Besides increasing the overall flows, the focus should be on channelling them to the manufacturing sector, which will benefit a lot from such an impetus, opined the researchers.

Twelve countries, including Mauritius, Singapore, the US, Netherlands, Japan, and the UK, account for over 85 per cent of the FDI flows.

In this regard, BoB economists noted that there has been a change in hierarchy, with Singapore gaining major share (24 per cent as of March-end 2025 from 13 per cent as of March-end 2024) from Mauritius (down from 35.2 per cent of March-end 2025 to 24.7 per cent as of March-end 2025), among other countries. Shares of the UK, Japan, Germany, and France have come down, while those of the US, Netherlands, the UAE, and Cayman Islands have increased.

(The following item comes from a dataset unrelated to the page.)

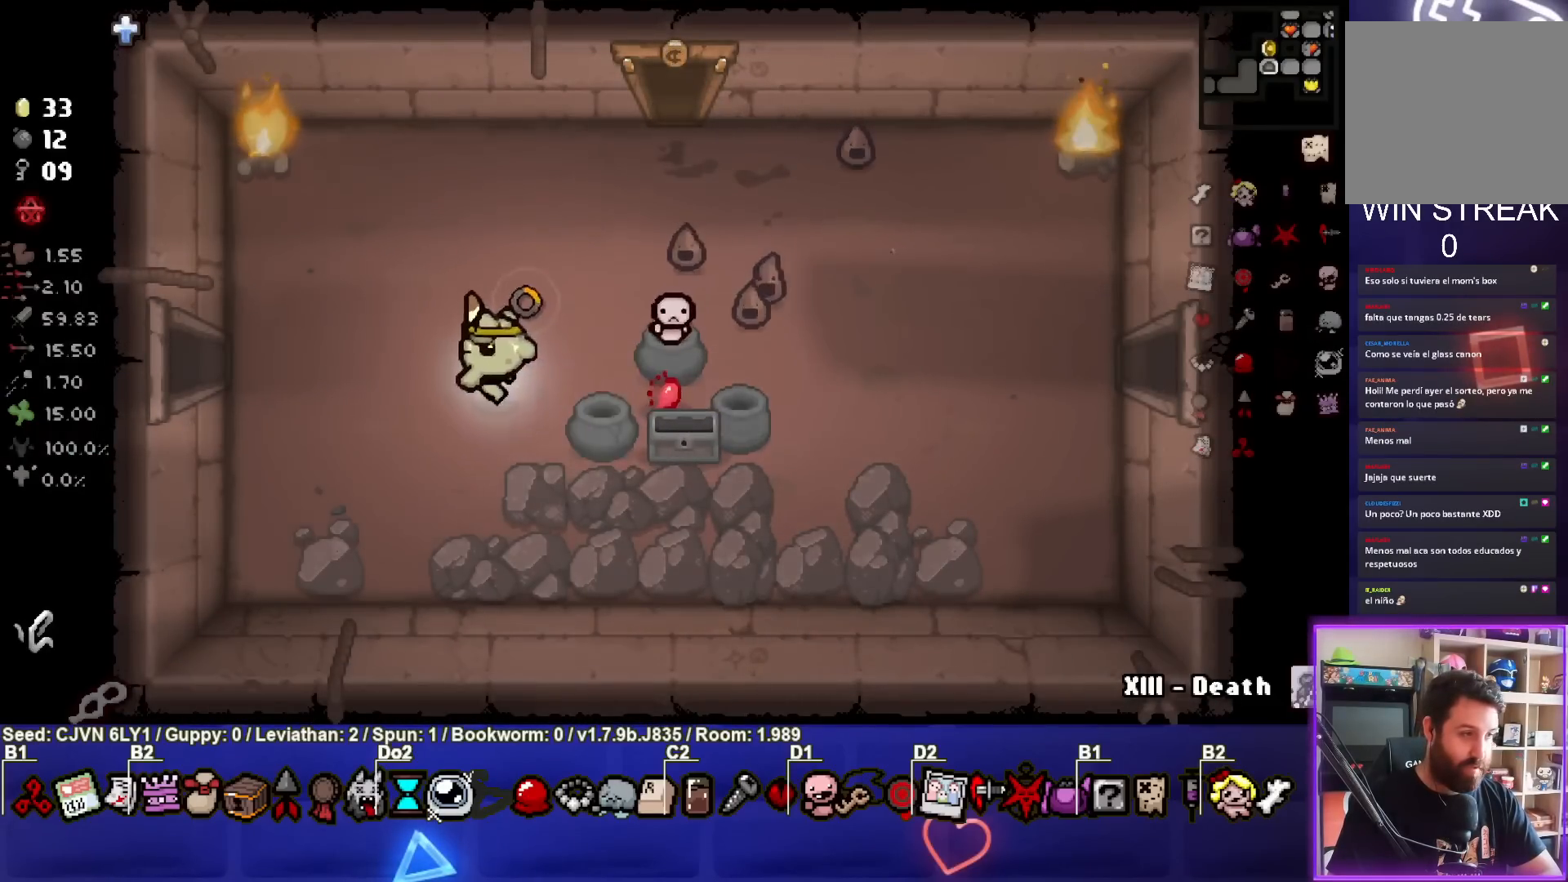
Gameplay with a controller (PlayStation layout); each line is a JSON object with the inputs held at the frame after it. "events" lists button and stick changes between this image and that frame as [ms after this image, input, new state], when the widget could be followed in between. Not read: right_stick.
{"buttons": ["SQUARE"], "left_stick": "left", "events": []}
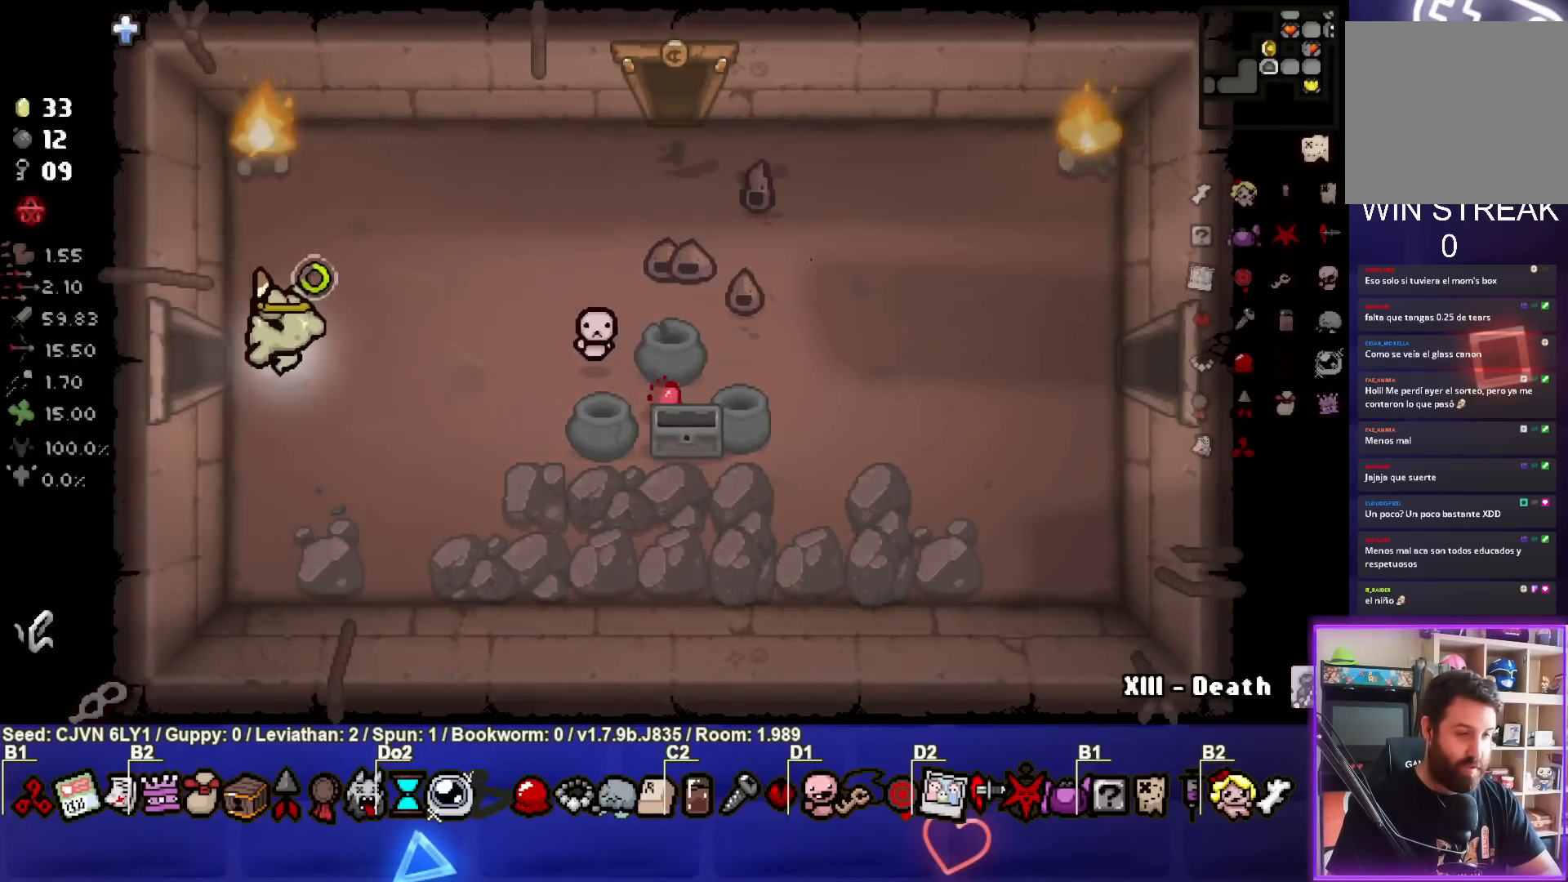
{"buttons": ["SQUARE"], "left_stick": "center", "events": [[433, "left_stick", "center"]]}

“Here the important thing to note is that investments coming from countries like Mauritius, Singapore, Cyprus, and Cayman Islands are likely to be third parties investing on behalf of the original investors in other countries.

“This has been done to take benefit from tax agreements with India. Therefore, the origin of the investor may not be clear. But clearly the tax systems, as well as well as the treaties signed by these countries with India, will have a bearing on these flows. Hence, the sources of FDI may be less indicative of the origin of the investor,” the economists said in a report.

Sector-wise FDI share

The report highlighted that the most significant shift has been the increase in the share of IT software and hardware in overall FDI. From a cumulative investment of $15 billion (6 per cent) in March 2015, it has risen to $111 billion (15.2 per cent) in March 2025.

“This has also been associated with significant increase in the export of services in this industry. During this period, exports of software service increased from $69 billion to $170 billion in FY24, which is indicative of the sharp rise in the business. This has in turn attracted more FDI,” the economists said.

The economists attributed the decline in share of services to the limits being reached already in the banking space. But the increase per se has been impressive from a cumulative of $43 billion (17.2 per cent) as of 2015 to $118 billion (16.3 per cent) as of 2025.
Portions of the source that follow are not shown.